(Saved data entries)
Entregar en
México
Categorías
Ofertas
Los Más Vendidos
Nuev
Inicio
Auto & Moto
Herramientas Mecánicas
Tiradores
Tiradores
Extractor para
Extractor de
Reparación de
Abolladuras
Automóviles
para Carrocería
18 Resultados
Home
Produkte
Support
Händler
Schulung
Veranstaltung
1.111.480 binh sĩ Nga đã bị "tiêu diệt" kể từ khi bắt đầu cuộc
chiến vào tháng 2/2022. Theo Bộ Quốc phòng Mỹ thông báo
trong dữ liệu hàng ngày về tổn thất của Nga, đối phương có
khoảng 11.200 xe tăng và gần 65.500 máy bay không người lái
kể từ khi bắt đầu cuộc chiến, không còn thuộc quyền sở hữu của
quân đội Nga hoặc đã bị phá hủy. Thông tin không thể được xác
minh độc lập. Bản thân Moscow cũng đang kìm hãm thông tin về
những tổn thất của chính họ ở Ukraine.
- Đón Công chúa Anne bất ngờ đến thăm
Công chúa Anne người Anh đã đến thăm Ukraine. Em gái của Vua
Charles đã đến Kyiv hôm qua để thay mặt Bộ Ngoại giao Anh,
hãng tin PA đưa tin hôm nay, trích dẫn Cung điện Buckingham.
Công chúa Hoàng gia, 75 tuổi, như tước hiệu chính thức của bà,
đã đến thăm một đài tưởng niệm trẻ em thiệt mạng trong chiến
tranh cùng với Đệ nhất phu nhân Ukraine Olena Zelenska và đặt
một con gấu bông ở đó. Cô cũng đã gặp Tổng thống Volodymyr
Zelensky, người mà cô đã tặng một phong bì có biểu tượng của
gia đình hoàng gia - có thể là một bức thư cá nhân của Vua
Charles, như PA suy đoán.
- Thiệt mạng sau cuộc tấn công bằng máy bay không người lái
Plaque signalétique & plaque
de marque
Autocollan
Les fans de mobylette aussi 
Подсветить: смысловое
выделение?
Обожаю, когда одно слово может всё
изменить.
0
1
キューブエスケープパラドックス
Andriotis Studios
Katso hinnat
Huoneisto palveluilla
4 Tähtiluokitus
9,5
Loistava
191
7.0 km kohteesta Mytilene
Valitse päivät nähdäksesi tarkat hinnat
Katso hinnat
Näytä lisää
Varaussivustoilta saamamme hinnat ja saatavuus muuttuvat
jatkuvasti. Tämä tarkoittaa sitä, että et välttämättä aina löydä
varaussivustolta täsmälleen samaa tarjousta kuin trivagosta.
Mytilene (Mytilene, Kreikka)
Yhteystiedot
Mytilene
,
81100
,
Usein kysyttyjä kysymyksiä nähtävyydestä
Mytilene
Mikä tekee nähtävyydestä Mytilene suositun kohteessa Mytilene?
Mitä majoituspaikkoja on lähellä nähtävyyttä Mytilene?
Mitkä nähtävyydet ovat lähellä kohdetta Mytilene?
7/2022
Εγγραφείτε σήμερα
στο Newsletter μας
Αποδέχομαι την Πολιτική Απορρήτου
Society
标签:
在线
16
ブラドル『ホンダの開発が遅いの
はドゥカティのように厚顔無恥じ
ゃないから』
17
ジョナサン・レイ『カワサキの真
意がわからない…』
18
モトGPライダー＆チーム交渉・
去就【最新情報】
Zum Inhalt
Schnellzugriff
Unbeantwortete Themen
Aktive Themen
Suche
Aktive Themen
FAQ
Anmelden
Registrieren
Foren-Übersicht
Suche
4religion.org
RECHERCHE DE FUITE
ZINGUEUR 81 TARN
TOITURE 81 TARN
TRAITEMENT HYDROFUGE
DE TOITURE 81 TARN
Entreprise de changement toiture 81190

● **EXERCISE INSTRUCTIONS**
Of all the entries above, repeat only the lines from the line that has "Công chúa Anne người" to the line that has "Zelensky, người mà", both lines included, exactly.

● **OUTPUT OF THE EXERCISE**
Công chúa Anne người Anh đã đến thăm Ukraine. Em gái của Vua
Charles đã đến Kyiv hôm qua để thay mặt Bộ Ngoại giao Anh,
hãng tin PA đưa tin hôm nay, trích dẫn Cung điện Buckingham.
Công chúa Hoàng gia, 75 tuổi, như tước hiệu chính thức của bà,
đã đến thăm một đài tưởng niệm trẻ em thiệt mạng trong chiến
tranh cùng với Đệ nhất phu nhân Ukraine Olena Zelenska và đặt
một con gấu bông ở đó. Cô cũng đã gặp Tổng thống Volodymyr
Zelensky, người mà cô đã tặng một phong bì có biểu tượng của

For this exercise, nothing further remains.